请改写原文节选中从“戴着镣铐起舞:基于心智理论的学术反驳策略性说服”起到“作者自身的批判性分析与回应。”为止(含首尾)的内容,把其中的“智能体”一律换成“代理”。

§ 原文节选:
::::
戴着镣铐起舞:基于心智理论的学术反驳策略性说服
Dancing in Chains: Strategic Persuasion in Academic Rebuttal via Theory of Mind
January 22, 2026
作者: Zhitao He, Zongwei Lyu, Yi R Fung
cs.AI
摘要
尽管人工智能已深度融入科研工作流的各个环节并取得显著进展,学术反驳环节仍是重要却尚未充分探索的挑战。这源于反驳本质上是在严重信息不对称下进行的策略性沟通过程,而非简单的技术辩论。现有方法因大多停留在表层语言模仿,缺乏有效说服所需的核心要素——观点采择能力,故而难以突破。本文提出首个基于心智理论(ToM)的学术反驳框架RebuttalAgent,通过"心智状态建模-策略制定-策略响应"的三阶管道,将反驳任务具象化为审稿人心理状态模拟、说服策略构建及策略驱动响应生成的完整流程。为训练智能体,我们采用创新的批判优化法构建了大规模数据集RebuttalBench,训练过程包含两个阶段:首先通过监督微调赋予智能体基于心智理论的分析与策略规划能力,继而利用自奖励机制进行强化学习以实现规模化自我优化。针对自动化评估需求,我们进一步开发了基于10万条多源反驳数据训练的专业评估器Rebuttal-RM,其评分一致性已超越强基准GPT-4.1,更贴近人类偏好。大量实验表明,RebuttalAgent在自动化指标上平均领先基线模型18.3%,同时在自动与人工评估中均优于先进闭源模型。免责声明:生成的反驳内容仅供启发作者思路、辅助起草使用,不能替代作者自身的批判性分析与回应。
English
Although artificial intelligence (AI) has become deeply integrated into various stages of the research workflow and achieved remarkable advancements, academic rebuttal remains a significant and underexplored challenge. This is because rebuttal is a complex process of strategic communication under severe information asymmetry rather than a simple technical debate. Consequently, current approaches struggle as they largely imitate surface-level linguistics, missing the essential element of perspective-taking required for effective persuasion. In this paper, we introduce RebuttalAgent, the first framework to ground academic rebuttal in Theory of Mind (ToM), operationalized through a ToM-Strategy-Response (TSR) pipeline that models reviewer mental state, formulates persuasion strategy, and generates strategy-grounded response. To train our agent, we construct RebuttalBench, a large-scale dataset synthesized via a novel critique-and-refine approach. Our training process consists of two stages, beginning with a supervised fine-tuning phase to equip the agent with ToM-based analysis and strategic planning capabilities, followed by a reinforcement learning phase leveraging the self-reward mechanism for scalable self-improvement. For reliable and efficient automated evaluation, we further develop Rebuttal-RM, a specialized evaluator trained on over 100K samples of multi-source rebuttal data, which achieves scoring consistency with human preferences surpassing powerful judge GPT-4.1. Extensive experiments show RebuttalAgent significantly outperforms the base model by an average of 18.3% on automated metrics, while also outperforming advanced proprietary models across both automated and human evaluations. Disclaimer: the generated rebuttal content is for reference only to inspire authors and assist in drafting. It is not intended to replace the author's own critical analysis and response.
::::
§ 给定条目:

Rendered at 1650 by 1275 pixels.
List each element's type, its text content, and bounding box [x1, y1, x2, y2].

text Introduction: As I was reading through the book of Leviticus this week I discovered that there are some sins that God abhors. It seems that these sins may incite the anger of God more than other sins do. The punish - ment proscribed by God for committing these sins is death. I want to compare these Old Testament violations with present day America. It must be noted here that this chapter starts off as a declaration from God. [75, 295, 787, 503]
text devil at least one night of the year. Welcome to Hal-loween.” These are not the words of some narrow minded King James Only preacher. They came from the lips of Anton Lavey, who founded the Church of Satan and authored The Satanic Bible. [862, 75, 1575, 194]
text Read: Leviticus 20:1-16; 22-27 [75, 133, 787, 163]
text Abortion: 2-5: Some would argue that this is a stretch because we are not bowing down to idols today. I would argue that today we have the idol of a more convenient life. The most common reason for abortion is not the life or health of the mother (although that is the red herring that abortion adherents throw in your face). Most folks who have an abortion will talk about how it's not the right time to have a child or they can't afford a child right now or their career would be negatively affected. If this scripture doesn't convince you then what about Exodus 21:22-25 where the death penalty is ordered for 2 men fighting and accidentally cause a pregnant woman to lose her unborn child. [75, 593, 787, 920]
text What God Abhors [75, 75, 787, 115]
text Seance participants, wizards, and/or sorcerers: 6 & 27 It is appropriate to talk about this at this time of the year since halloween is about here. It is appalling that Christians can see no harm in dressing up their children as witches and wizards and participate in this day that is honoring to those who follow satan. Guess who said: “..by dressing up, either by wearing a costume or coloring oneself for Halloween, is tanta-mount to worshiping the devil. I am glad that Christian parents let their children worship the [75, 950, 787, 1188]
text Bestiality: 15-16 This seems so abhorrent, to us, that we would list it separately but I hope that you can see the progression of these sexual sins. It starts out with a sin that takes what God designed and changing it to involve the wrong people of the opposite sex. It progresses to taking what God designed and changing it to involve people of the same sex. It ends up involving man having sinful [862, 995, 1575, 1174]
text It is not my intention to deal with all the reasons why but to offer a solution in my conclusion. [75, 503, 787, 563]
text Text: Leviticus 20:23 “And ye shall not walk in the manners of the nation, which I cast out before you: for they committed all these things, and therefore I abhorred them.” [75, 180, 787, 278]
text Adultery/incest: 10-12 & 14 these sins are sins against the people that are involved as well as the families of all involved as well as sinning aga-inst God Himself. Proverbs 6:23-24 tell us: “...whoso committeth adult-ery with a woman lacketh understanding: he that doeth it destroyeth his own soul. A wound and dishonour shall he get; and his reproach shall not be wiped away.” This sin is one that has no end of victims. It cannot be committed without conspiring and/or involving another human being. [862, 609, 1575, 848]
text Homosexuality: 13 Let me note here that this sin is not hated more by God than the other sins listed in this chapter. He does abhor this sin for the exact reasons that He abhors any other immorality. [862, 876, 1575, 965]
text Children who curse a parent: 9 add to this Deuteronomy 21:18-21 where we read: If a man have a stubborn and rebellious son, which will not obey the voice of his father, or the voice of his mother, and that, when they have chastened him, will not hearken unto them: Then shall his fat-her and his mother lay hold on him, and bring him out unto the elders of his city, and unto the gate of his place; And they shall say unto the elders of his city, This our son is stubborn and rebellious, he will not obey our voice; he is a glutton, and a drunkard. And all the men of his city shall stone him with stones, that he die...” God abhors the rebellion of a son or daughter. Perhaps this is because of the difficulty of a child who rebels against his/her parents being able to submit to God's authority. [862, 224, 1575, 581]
::::
§ 处理结果:
戴着镣铐起舞:基于心智理论的学术反驳策略性说服
Dancing in Chains: Strategic Persuasion in Academic Rebuttal via Theory of Mind
January 22, 2026
作者: Zhitao He, Zongwei Lyu, Yi R Fung
cs.AI
摘要
尽管人工智能已深度融入科研工作流的各个环节并取得显著进展,学术反驳环节仍是重要却尚未充分探索的挑战。这源于反驳本质上是在严重信息不对称下进行的策略性沟通过程,而非简单的技术辩论。现有方法因大多停留在表层语言模仿,缺乏有效说服所需的核心要素——观点采择能力,故而难以突破。本文提出首个基于心智理论(ToM)的学术反驳框架RebuttalAgent,通过"心智状态建模-策略制定-策略响应"的三阶管道,将反驳任务具象化为审稿人心理状态模拟、说服策略构建及策略驱动响应生成的完整流程。为训练代理,我们采用创新的批判优化法构建了大规模数据集RebuttalBench,训练过程包含两个阶段:首先通过监督微调赋予代理基于心智理论的分析与策略规划能力,继而利用自奖励机制进行强化学习以实现规模化自我优化。针对自动化评估需求,我们进一步开发了基于10万条多源反驳数据训练的专业评估器Rebuttal-RM,其评分一致性已超越强基准GPT-4.1,更贴近人类偏好。大量实验表明,RebuttalAgent在自动化指标上平均领先基线模型18.3%,同时在自动与人工评估中均优于先进闭源模型。免责声明:生成的反驳内容仅供启发作者思路、辅助起草使用,不能替代作者自身的批判性分析与回应。